_Work request_
Switch "Harvest" to "Autumn" throughout the text of every record, leaving all other wording unchanged. Reproduce only the text lines, without the pictures.

(Page images and extracted text)
# # # #

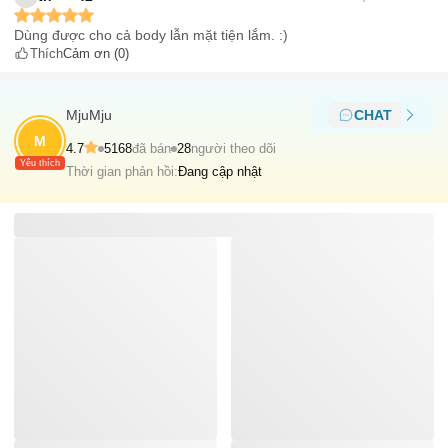
Dùng được cho cả body lẫn mặt tiện lắm. :)
Thích
Cảm ơn
(0)
MjuMju
CHAT
M
4.7
5168
đã bán
28
người theo dõi
Yêu thích
Thời gian phản hồi:
Đang cập nhật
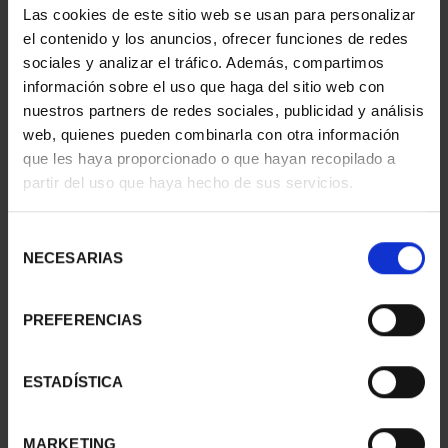
€1,245.00
Las cookies de este sitio web se usan para personalizar
el contenido y los anuncios, ofrecer funciones de redes
sociales y analizar el tráfico. Además, compartimos
información sobre el uso que haga del sitio web con
nuestros partners de redes sociales, publicidad y análisis
web, quienes pueden combinarla con otra información
que les haya proporcionado o que hayan recopilado a
partir del uso que haya hecho de sus servicios.
Selección
NECESARIAS
de
consentimiento
PREFERENCIAS
NAVIGATION - ROMAN
NAVIGATION - SPANISH
BIREME (SERIES IV)
LHD JUAN CARLOS I (...
€16.94
€16.94
ESTADÍSTICA
MARKETING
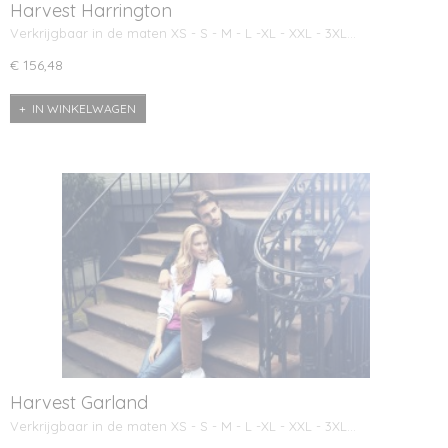
Harvest Harrington
Verkrijgbaar in de maten XS - S - M - L -XL - XXL - 3XL…
€ 156,48
IN WINKELWAGEN
Harvest Garland
Verkrijgbaar in de maten XS - S - M - L -XL - XXL - 3XL…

# # # #

_Problem solution_
Dùng được cho cả body lẫn mặt tiện lắm. :)
Thích
Cảm ơn
(0)
MjuMju
CHAT
M
4.7
5168
đã bán
28
người theo dõi
Yêu thích
Thời gian phản hồi:
Đang cập nhật
€1,245.00
Las cookies de este sitio web se usan para personalizar
el contenido y los anuncios, ofrecer funciones de redes
sociales y analizar el tráfico. Además, compartimos
información sobre el uso que haga del sitio web con
nuestros partners de redes sociales, publicidad y análisis
web, quienes pueden combinarla con otra información
que les haya proporcionado o que hayan recopilado a
partir del uso que haya hecho de sus servicios.
Selección
NECESARIAS
de
consentimiento
PREFERENCIAS
NAVIGATION - ROMAN
NAVIGATION - SPANISH
BIREME (SERIES IV)
LHD JUAN CARLOS I (...
€16.94
€16.94
ESTADÍSTICA
MARKETING
Autumn Harrington
Verkrijgbaar in de maten XS - S - M - L -XL - XXL - 3XL…
€ 156,48
IN WINKELWAGEN
Autumn Garland
Verkrijgbaar in de maten XS - S - M - L -XL - XXL - 3XL…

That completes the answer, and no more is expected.